Há ainda, em sua visão, uma real ameaça a professores que, como ele, já acumularam as funções de conselheiro e titular em faculdades e cursinhos.”O servidor público pode ser professor, inclusive acumulando função pública”, lembrou.

Qualquer ato que limite a atividade do professor/conselheiro como um formulador de conhecimento é inconstitucional

Professor universitário e ex-conselheiro do Carf

Segundo ele, a discussão sobre o tema, na fase de minuta do código, previa apenas que processos em andamento não poderiam ser comentados pelos julgadores – o que, em sua visão, colocaria o Carf em sintonia com o entendimento do Judiciário sobre níveis de sigilo.

Assim, o impedimento a comentar quaisquer “matérias” em discussão gera um problema de ordem prática. “Como um conselheiro do Carf vai ter controle sobre o que é ou não discutido no Carf?”, questionou.

“É impossível saber o que está sendo discutido no Carf, então seria impossível escrever qualquer tipo de manifestação, inclusive no âmbito acadêmico, a não ser que esta pessoa se abstenha totalmente de discutir a legislação tributária federal”.

-------

→ **COMPLETE O SEGUINTE**
• A. Responda às perguntas abaixo com base no trecho sobre o Carf.
(i) Segundo o trecho, o que o servidor público pode ser?
(ii) O que a discussão sobre o tema previa na fase de minuta do código?
(iii) Qual âmbito é citado como exemplo daqueles em que seria impossível escrever qualquer tipo de manifestação?
• B. Traduza para o inglês esta frase do trecho sobre o Carf: "Qualquer ato que limite a atividade do professor/conselheiro como um formulador de conhecimento é inconstitucional".
• C. Devolva, sem nenhuma alteração, toda a parte do trecho sobre o Carf que começa em "Qualquer ato que" e segue até "níveis de sigilo.".
Os dados não são usados em nada aqui.

-------

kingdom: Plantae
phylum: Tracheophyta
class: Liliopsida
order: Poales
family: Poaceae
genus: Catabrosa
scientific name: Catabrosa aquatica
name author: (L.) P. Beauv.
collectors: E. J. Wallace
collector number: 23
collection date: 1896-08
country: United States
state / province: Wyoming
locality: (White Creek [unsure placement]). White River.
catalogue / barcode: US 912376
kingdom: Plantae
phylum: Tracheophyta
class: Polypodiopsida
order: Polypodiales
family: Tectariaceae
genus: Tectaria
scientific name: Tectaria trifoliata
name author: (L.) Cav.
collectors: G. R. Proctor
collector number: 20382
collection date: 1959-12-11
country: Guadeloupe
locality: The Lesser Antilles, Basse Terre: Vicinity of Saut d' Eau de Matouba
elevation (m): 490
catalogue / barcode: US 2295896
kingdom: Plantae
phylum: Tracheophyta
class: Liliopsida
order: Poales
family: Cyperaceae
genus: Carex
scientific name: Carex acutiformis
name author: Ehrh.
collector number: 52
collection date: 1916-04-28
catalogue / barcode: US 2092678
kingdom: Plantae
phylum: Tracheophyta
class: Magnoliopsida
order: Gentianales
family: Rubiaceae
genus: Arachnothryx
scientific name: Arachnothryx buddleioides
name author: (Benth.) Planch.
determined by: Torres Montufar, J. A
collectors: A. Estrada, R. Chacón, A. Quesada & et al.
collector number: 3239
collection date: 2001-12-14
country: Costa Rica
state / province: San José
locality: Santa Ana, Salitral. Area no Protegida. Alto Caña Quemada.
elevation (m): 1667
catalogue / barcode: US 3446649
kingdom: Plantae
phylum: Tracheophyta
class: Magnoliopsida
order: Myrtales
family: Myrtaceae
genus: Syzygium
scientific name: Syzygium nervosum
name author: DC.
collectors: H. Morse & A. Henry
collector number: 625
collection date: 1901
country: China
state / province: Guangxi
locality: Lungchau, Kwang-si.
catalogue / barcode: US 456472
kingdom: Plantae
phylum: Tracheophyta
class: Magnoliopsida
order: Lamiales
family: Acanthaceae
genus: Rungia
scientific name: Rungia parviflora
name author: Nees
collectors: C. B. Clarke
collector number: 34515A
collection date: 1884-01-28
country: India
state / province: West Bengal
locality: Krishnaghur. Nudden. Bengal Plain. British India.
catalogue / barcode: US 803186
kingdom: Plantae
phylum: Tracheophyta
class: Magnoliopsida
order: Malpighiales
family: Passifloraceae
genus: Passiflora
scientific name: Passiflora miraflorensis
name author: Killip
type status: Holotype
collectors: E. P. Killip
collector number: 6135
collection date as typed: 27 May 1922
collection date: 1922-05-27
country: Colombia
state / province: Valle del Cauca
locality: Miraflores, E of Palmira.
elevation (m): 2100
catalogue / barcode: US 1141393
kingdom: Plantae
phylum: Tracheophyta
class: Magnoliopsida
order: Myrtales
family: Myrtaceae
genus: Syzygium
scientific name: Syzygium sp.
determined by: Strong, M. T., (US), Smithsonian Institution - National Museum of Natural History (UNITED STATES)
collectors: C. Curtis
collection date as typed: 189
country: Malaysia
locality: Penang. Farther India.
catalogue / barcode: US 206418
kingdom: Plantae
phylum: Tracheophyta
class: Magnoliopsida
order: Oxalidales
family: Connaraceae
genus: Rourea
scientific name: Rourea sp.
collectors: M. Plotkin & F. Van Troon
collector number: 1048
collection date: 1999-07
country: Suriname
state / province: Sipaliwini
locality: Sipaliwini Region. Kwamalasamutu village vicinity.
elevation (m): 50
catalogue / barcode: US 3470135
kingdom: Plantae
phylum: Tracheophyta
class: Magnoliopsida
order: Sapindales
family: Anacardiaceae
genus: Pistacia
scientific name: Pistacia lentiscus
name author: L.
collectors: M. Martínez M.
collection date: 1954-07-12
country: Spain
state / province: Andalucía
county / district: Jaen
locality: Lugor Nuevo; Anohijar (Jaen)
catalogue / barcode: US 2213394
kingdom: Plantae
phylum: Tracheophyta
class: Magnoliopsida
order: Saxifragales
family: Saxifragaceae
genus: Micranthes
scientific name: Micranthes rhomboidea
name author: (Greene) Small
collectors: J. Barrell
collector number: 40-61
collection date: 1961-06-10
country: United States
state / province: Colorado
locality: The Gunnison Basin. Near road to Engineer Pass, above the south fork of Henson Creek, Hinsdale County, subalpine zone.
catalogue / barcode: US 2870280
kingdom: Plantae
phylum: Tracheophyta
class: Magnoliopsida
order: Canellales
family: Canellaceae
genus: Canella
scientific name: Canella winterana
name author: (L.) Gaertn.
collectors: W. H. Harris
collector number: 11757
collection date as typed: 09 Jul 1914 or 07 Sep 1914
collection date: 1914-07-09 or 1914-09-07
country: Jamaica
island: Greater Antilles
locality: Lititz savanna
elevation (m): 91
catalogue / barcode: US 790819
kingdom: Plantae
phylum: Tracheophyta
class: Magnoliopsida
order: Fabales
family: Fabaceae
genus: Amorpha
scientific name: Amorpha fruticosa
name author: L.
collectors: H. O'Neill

-------

→ **RESPOSTAS ESPERADAS**
• A.
(i) Professor, inclusive acumulando função pública.
(ii) Previa apenas que processos em andamento não poderiam ser comentados pelos julgadores.
(iii) O âmbito acadêmico.

• B. Any act that limits the activity of the professor/council member as a formulator of knowledge is unconstitutional.

• C.
Qualquer ato que limite a atividade do professor/conselheiro como um formulador de conhecimento é inconstitucional

Professor universitário e ex-conselheiro do Carf

Segundo ele, a discussão sobre o tema, na fase de minuta do código, previa apenas que processos em andamento não poderiam ser comentados pelos julgadores – o que, em sua visão, colocaria o Carf em sintonia com o entendimento do Judiciário sobre níveis de sigilo.